Вопросы и задания
- a) Перепишите фрагмент текста о знаменитых артистах, начиная со слов «Людмила Гурченко рассказала» и заканчивая словами «дверь и уехал.». Замените в нем «надпись» на «фраза».
- b) С кем познакомили Яблочкину на банкете в Колонном зале, согласно тексту о знаменитых артистах?
- c) Допишите продолжение текста о знаменитых артистах, начав сразу после его последнего предложения.

Людмила Гурченко рассказала такую историю. Она когда-то жила в одном доме с известным певцом Марком Бернесом. Жили они даже в одном подъезде. При этом они друг с другом не общались. «Уровень популярности разный» – пожаловалась Гурченко. Через некоторое время на стенке подъезда появилась надпись: «Бернес + Гурченко = любовь». И вот когда однажды Гурченко входила в подъезд, за Бернесом уже закрылись двери лифта. Но лифт возвращается открывается дверь, оттуда высовывается Бернес и своим знаменитым вкрадчивым голосом говорит: «А я бы плюс не поставил». Нажал на кнопку закрыл дверь и уехал.
Александру Яблочкину чествовали на юбилее в Малом театре, вручили грамоту «За добросовестный, многолетний труд и в ознаменование 40-летия Октябрьской революции». Яблочкина выходит с ответным благодарственным словом и говорит:
– Дорогие мои, вот я еще при царе работала. Как тяжело нам было, как нас унижали, какие-то бриллианты совали, кольца, экипажи дарили, дома. И всё прожила, всё прошло, а вот эта грамота – на всю жизнь! Спасибо вам!
Однажды Яблочкину привели в качестве «свадебного генерала» на банкет в Колонном зале по случаю чествования космонавтов Гагарина и Титова.
Космонавтов подвели к Яблочкиной, представили: «Александра Александровна, познакомьтесь, это наши первые космонавты – Юрий Алексеевич Гагарин и Герман Степанович Титов». Гагарин и Титов поцеловали руку Яблочкиной, та потрепала обоих по щеке, поцеловала в висок. Через некоторое время началось застолье. И вот в какой-то момент, когда шум чуть-чуть стих, все услышали хорошо поставленный голос Яблочкиной: «Но мне так и не сказали, в каком полку служат эти молоденькие поручики!».

Исходные материалы

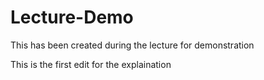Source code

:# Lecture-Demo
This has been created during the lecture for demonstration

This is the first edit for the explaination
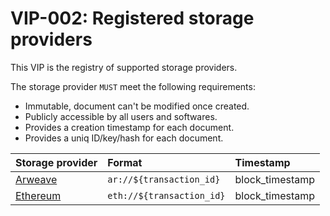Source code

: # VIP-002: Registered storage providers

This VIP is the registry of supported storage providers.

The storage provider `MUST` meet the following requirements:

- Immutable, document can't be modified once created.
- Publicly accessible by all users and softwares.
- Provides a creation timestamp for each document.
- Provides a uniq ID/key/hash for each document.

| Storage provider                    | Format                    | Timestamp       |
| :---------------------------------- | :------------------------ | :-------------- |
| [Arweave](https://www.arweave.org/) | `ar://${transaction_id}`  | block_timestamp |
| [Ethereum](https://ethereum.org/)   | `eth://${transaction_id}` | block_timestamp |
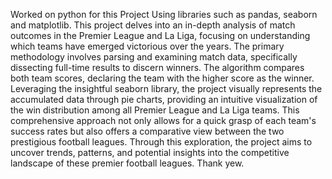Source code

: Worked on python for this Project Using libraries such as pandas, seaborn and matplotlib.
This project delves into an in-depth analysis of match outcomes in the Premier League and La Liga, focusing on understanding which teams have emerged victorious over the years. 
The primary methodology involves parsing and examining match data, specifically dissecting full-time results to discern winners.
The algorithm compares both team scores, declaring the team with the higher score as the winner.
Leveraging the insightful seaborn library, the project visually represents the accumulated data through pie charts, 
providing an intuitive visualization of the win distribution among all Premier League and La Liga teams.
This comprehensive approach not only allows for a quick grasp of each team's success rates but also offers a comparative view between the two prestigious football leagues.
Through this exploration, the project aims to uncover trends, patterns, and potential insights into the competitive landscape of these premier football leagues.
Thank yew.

==

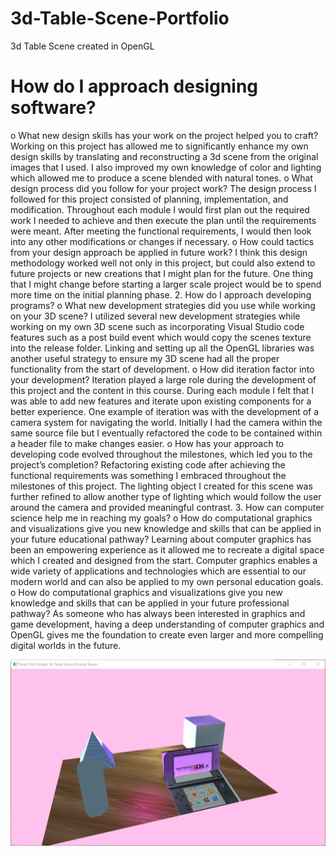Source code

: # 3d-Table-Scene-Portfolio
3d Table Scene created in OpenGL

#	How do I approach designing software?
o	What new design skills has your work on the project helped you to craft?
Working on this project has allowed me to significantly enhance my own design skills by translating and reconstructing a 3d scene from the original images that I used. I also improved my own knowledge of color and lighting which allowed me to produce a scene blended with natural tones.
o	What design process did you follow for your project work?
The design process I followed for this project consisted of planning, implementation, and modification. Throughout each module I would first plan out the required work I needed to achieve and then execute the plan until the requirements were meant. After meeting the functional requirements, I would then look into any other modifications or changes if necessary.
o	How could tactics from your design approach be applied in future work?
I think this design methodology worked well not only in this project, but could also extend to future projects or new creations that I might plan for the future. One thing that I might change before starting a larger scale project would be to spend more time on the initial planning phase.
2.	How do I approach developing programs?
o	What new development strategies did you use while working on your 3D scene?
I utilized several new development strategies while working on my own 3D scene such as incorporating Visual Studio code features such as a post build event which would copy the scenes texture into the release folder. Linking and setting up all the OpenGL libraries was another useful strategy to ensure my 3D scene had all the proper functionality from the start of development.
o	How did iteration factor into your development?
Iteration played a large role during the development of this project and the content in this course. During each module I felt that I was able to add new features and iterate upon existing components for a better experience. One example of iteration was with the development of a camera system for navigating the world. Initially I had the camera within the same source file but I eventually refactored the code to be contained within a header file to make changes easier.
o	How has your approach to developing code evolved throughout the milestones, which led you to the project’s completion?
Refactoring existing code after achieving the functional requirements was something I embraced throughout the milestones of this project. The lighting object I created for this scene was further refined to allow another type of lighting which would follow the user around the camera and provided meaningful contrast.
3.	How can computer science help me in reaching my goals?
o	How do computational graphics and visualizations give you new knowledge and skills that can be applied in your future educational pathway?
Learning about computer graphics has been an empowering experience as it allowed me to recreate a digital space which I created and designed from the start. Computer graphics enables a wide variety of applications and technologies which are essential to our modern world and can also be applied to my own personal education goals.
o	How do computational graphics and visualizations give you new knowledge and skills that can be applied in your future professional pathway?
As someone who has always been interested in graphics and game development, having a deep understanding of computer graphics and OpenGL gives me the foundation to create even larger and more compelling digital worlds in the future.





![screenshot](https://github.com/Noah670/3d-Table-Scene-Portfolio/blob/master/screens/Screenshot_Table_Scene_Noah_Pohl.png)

Ответы по порядку
- a)
Людмила Гурченко рассказала такую историю. Она когда-то жила в одном доме с известным певцом Марком Бернесом. Жили они даже в одном подъезде. При этом они друг с другом не общались. «Уровень популярности разный» – пожаловалась Гурченко. Через некоторое время на стенке подъезда появилась фраза: «Бернес + Гурченко = любовь». И вот когда однажды Гурченко входила в подъезд, за Бернесом уже закрылись двери лифта. Но лифт возвращается открывается дверь, оттуда высовывается Бернес и своим знаменитым вкрадчивым голосом говорит: «А я бы плюс не поставил». Нажал на кнопку закрыл дверь и уехал.

- b) С первыми космонавтами, Юрием Алексеевичем Гагариным и Германом Степановичем Титовым.

- c)
Яблочкину попросили однажды отбить талантливого студента-щепкинца от армии. Набрали номер военкома, дали ей трубку. «С вами говорит, – величественно зарокотала та, – народная артистка Советского Союза, лауреат Сталинской премии, председатель Всероссийского театрального общества, актриса Малого театра Александра Александровна Яблочкина! Голубчик, – тут она сменила тон на проникновенный, – такая беда! Друга моего детства угоняют в армию! Так уж нельзя ли оставить? Сколько ему лет? Да восемнадцать, голубчик, восемнадцать!»
В тридцатые годы встреча артистов Малого театра с трудящимися Москвы. Александра Александровна Яблочкина, знаменитая актриса, видный общественный деятель, с пафосом вещает:
– Тяжела была доля актрисы в царской России. Ее не считали за человека, обижали подачками. На бенефис бросали на сцену кошельки с деньгами, подносили разные жемчуга и брильянты. Бывало так, что на содержание брали графы разные, князья…
Сидящая рядом великая «старуха» Евдокия Турчанинова дергает ее за подол:
– Шурочка, что ты несешь!
Яблочкина, спохватившись:
– И рабочие, и крестьяне…
Заседала Яблочкина в каком-то президиуме. Подремывала по старости, а Михаил Иванович Царев ее все под стулом ногой толкал… А как объявили ее выступление, тут уже посильнее толкнул, чтобы совсем разбудить. Яблочкина встала, глаза распахнула и произнесла:
– Мы, актеры ордена Ленина Его Императорского Величества Малого театра Союза ССР!..
МХАТ привез на гастроли за границу пьесу «Третья патетическая», где главные роли исполняли Б. А. Смирнов (Ленин) и Б. Н. Ливанов (инженер Забелин). Представляете – огромный театр переполнен. Двадцать минут до начала. Двоих главных исполнителей нет. Пятнадцать минут. Их нет. Начинаются тихие инфаркты. Десять минут до начала. Та же картина. За три минуты появляется абсолютно пьяный Ливанов. Завтруппой падает перед ним на колени и стонет: «Борис Николаевич! Мы же за границей! Мы же МХАТ! А вас нет! Вы же Ливанов!» «Ливанов! – рокочет Борис Николаевич. – Ливанов все-таки пришел сам! А Ленина сейчас принесут!»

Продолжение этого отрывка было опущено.